By Whim • February 25, 2022

Transportation played its part in the recent COP26 meeting in Glasgow, especially in the talk on socioeconomic changes that rely on the choices individual consumers make. Private cars are responsible for about 40% of the overall transport emissions1 and still one of the biggest household expenses. Electric and hybrid cars are being lobbied constantly, but the question we should be asking is how do we reduce the amount of private cars on the roads already and can eventually give them up altogether? MaaS Global and Whim are dedicated to offering a better alternative to a privately owned car and providing our customers with more sustainable options.

A commodity or a necessity?

The first and most important thing when thinking about going car-free is to ask yourself if your life at the moment can truly accommodate everyday travel without a car. Many of us living far from where we work or study without public transport, having kids to take to hobbies or relatives to visit on a regular basis feel we need a car, but car-free does not have to start with an extreme.

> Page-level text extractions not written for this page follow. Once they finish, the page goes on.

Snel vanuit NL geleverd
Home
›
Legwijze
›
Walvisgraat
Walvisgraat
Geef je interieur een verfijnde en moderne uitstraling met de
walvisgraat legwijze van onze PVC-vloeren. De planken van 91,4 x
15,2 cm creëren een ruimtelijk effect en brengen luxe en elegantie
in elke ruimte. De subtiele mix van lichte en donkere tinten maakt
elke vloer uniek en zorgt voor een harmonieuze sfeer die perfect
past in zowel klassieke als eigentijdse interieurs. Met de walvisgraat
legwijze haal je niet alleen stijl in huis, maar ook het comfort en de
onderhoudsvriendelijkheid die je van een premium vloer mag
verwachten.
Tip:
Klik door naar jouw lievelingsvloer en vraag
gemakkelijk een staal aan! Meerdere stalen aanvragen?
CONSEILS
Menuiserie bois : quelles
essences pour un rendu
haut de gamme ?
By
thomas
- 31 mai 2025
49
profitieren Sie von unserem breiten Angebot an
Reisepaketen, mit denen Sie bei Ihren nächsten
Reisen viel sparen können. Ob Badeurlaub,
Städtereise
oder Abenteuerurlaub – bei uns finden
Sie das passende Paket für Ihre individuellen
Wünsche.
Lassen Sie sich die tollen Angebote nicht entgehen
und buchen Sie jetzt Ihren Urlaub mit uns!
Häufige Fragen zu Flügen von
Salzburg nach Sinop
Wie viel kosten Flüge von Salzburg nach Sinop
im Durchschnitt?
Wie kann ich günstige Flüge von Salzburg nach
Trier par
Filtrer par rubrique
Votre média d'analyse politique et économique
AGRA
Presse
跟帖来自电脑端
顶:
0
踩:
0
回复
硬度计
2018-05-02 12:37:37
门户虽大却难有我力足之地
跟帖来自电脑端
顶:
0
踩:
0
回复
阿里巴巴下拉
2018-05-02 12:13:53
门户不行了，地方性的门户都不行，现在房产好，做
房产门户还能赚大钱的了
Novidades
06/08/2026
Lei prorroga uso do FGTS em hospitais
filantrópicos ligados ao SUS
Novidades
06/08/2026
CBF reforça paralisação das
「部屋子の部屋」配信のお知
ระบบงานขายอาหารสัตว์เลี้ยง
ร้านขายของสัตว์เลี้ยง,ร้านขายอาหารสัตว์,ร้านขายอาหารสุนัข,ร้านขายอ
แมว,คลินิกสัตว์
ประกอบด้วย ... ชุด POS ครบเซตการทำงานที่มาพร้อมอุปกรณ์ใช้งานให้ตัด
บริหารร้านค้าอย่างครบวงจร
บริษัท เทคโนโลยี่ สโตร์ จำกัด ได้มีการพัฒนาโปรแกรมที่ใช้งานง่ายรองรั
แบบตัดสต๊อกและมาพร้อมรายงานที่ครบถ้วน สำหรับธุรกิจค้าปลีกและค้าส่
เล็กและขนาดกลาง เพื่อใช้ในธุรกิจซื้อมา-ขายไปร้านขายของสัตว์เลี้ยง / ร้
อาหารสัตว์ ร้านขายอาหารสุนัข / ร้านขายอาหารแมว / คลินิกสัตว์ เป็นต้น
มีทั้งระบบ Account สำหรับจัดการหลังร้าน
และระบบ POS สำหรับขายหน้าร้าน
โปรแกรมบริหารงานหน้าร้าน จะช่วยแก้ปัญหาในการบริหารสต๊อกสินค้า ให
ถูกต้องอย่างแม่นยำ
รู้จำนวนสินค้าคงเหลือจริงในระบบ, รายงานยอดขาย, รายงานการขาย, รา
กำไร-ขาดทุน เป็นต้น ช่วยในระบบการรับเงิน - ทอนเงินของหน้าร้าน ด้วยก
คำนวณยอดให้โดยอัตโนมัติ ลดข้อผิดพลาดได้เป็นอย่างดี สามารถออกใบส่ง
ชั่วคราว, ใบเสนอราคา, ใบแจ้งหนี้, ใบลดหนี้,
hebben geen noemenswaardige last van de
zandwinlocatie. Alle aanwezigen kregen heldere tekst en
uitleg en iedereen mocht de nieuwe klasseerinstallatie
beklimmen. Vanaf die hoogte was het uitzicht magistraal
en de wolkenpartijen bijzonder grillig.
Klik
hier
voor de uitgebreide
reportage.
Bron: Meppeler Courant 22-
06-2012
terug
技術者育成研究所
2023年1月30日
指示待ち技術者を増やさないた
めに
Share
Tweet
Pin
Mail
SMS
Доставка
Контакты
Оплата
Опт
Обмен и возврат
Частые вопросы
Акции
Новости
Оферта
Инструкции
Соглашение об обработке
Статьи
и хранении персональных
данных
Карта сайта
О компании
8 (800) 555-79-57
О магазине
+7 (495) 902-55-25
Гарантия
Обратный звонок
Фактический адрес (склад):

Going car-lite or avoiding adding a second car to your household can have great ecological, societal and economical benefits.

Personal benefits

Decreasing the use of your own private car can have an effect on global problems such as carbon emissions, but it also has personal benefits. Switching your car to a bike adds to your daily exercise, and in the long run increased use of public or shared transport or micromobility options will decrease the amount of noise and air pollution as well as congestion created by private cars on the roads.

Better planning

If more and more people choose car-free life, this will show in how cities are designed and built. At the moment, the curbsides dedicated to parking take up valuable space that could better fit pedestrians and cyclists, become green areas or dedicated drop-off spots for car shares and ridehails2. And in fact, public transport helps reduce road congestion which improves the usability of roads for all modes of mobility3. So, better planning can start with individual consumers, but in the end it requires the help of everyone involved.


We often underestimate how much we spend on our cars. Finding a good parking spot can be expensive and time-consuming, maintenance brings its own expenses, and for many the combined price of purchasing, using and maintaining a car is one of the biggest reasons for not owning one4. If you do not need to use a car regularly, you can try renting one or use a taxi. The money saved this way or by using monthly public transport packages can allow you to occasionally rent the car of your dreams, and you do not have to spend time or expense maintaining the vehicle yourself.